VANDALIR (Vulnerability detection & static ANalysis using DAtalog and LLVM-IR) is a tool for analyzing LLVM-IR with Datalog with the goal to find vulnerabilities.
Install python3 (version >= 3.6)
Install clang (version >= 10, currently supported: LLVM 10)
install llvmlite (version >= 0.34.0):
pip3 install llvmlite
Build and install souffle (version >=2.0.2):
curl -s https://packagecloud.io/install/repositories/souffle-lang/souffle/script.deb.sh | sudo bash
sudo apt-get install souffle
Or build and install it manually as described here(https://souffle-lang.github.io/build).

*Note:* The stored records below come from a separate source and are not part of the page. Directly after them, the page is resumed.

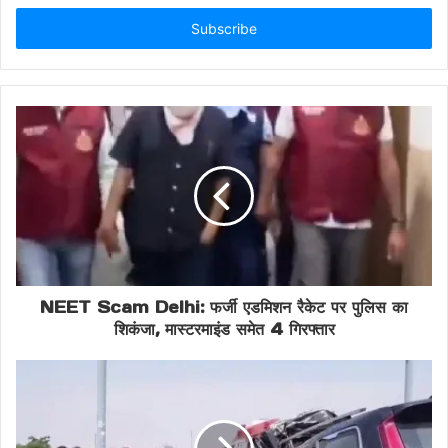
Email
address
इस दर्दनाक हादसे ने एक बार फिर राजधानी में फायर सेफ्टी को लेकर गंभीर सवाल
खड़े कर दिए हैं। घनी आबादी वाले इलाकों में सुरक्षा मानकों की अनदेखी किस तरह
जानलेवा साबित हो सकती है, यह घटना उसका ताजा उदाहरण है। विशेषज्ञों का
मानना है कि भविष्य में ऐसी घटनाओं को रोकने के लिए सख्त नियमों का पालन और
नियमित निरीक्षण बेहद जरूरी है।
Share this:
Facebook
X
NEET Scam Delhi: फर्जी एडमिशन रैकेट पर पुलिस का
शिकंजा, मास्टरमाइंड समेत 4 गिरफ्तार
Breaking News Delhi
cm rekha gupta visit
Delhi Fire Tragedy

To start the full pipeline on a LLVM-IR file simply run:
./run.sh path/to/sourcefile.ll
The results are then stored in the output directory.
Additional parameters for run.sh
-p generate profile using souffle's profiler
-c compile to C++ before executing (useful if large/complex programs are analyzed)
-pc use previously compiled version (does not work with profiler)
-f specify facts directory (default: facts)
-o specify output directory (default: output)
-j specify how many threads Soufflé may use (default: 4)
Configuration is done within the extractor.py file. There you can activate library mode or change settings for vulnerability and warnings output.
run.py starts the VANDALIR pipeline.
run_juliet.py runs all Juliet test cases from the /test/juliet directory.
extractor.py is the extractor component, which creates the knowledge base.
/bin contains the compiled version of VANDALIR.
/data contains raw evaluation data.
/facts is used to store fact files.
/llvm-ir is used to store llvm-ir files, if c files are used as input for the VANDALIR pipeline.
/logic contains all Datalog code of VANDALIR.
/logic/vulnerabilities contains the vulnerability rule sets.
/output is used for Soufflé's output. The file print_vulnerable.csv contains the vulnerability report created by VANDALIR.
/profiler can be used by the souffle profiler.
/profiler_html can be used to store HTML reports of the Soufflé profiler.
/test contains test cases used during the evaluation.
You can find our raw data in the /data directory.
If your research find one or several components of VANDALIR useful, please cite our paper:
@inproceedings{schilling2022vandalir,
title={VANDALIR: Vulnerability Analyses Based on Datalog and LLVM-IR},
author={Schilling, Joschua and M{\"u}ller, Tilo},
booktitle={International Conference on Detection of Intrusions and Malware, and Vulnerability Assessment},
pages={96--115},
year={2022},
organization={Springer}
}
VANDALIR is distributed under the MIT License.